I am stuck in the proof of Theorem 6.13 in rudin's real and complex analysis,First i quote the proof briefly "there is a function $h$, of absolute value 1, such that $d\lambda=h\ d|\lambda|$. And by hypothesis $d\lambda=g\ d\mu$. Hence,
$h\ d|\lambda|=g\ d\mu
$
This gives $d|\lambda|=\bar{h}g\ d\mu$ ,where lambda is a complex measure and mu is a positive sigma finite measure"
\I am stuck in the last line that how to show $d|\lambda|=\bar{h}g\ d\mu$ from $h\ d|\lambda|=g\ d\mu$. any help will be appreciated.
according to the meaning of notation,$$d \lambda = h d |\lambda | \implies \lambda (E)= \int _E h d | \lambda |$$ for all $ E \in M$ and
$d\lambda = g dx \implies \lambda (E) = \int _E g dx$ for all $E \in M$.
Now
$\int E h d | \lambda | = \int _E gdx$ for all $ E \in M$,now
from here how can I show $| \lambda | (E) = \int _E \overline h g dx $ for all $E\in M$?

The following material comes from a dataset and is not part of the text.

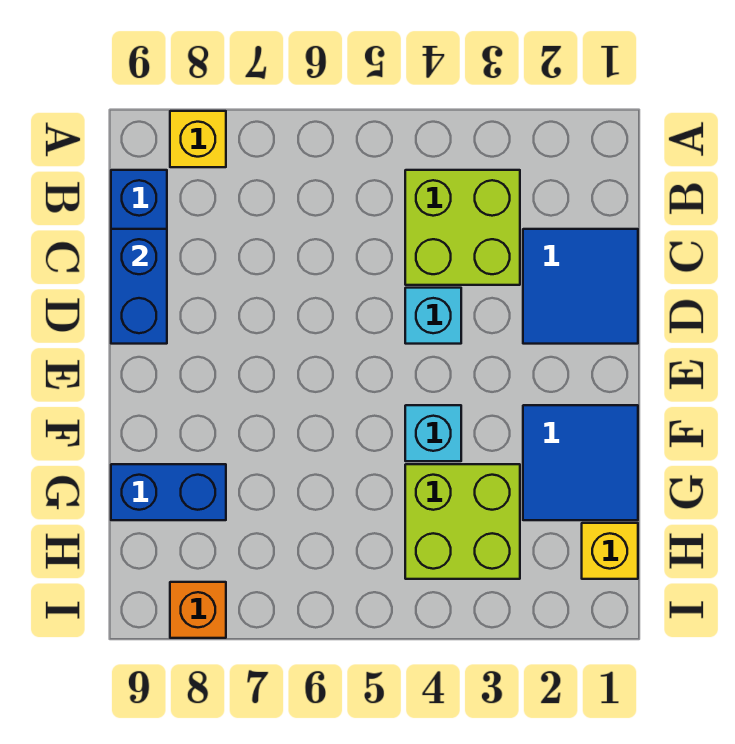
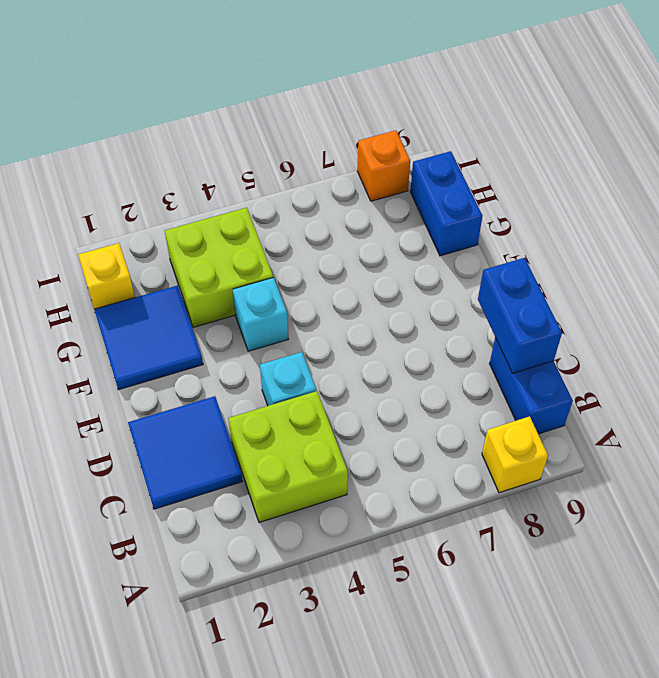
blue 1x2 brick [111,464,226,520] -> blue 1x2 brick turned to [410,151,482,256]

Multiply both sides by $\bar{h}$ and note that $h\bar{h} = |h|^2 = 1$ by assumption.
More details in response to comment:
We are given that $h \, d|\lambda| = g\, d\mu$. The definition of this is $$\int \chi_E h \, d|\lambda| = \int \chi_E g \, d\mu, \qquad \forall E \in M,$$ where $\chi_E$ is the indicator function for $E$.

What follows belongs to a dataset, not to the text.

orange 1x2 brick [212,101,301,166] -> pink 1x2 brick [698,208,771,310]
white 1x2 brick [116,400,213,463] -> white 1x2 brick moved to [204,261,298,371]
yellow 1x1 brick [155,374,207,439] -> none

If a function $r$ is measurable, then by approximating it with simple functions we also have $$\int rh \, d|\lambda| = \int rg \, d\mu.$$
In particular if we let $r = \chi_E \bar{h}$ we obtain $$\int \chi_E \bar{h} h \, d|\lambda| = \int \chi_E \bar{h} g \, d\mu.$$
The left-hand side is $|\lambda|(E)$ and the right-hand side is $\int_E \bar{h}g \, d\mu$. Since this holds for all $E \in M$, we have $d|\lambda| = \bar{h}g\, d\mu$.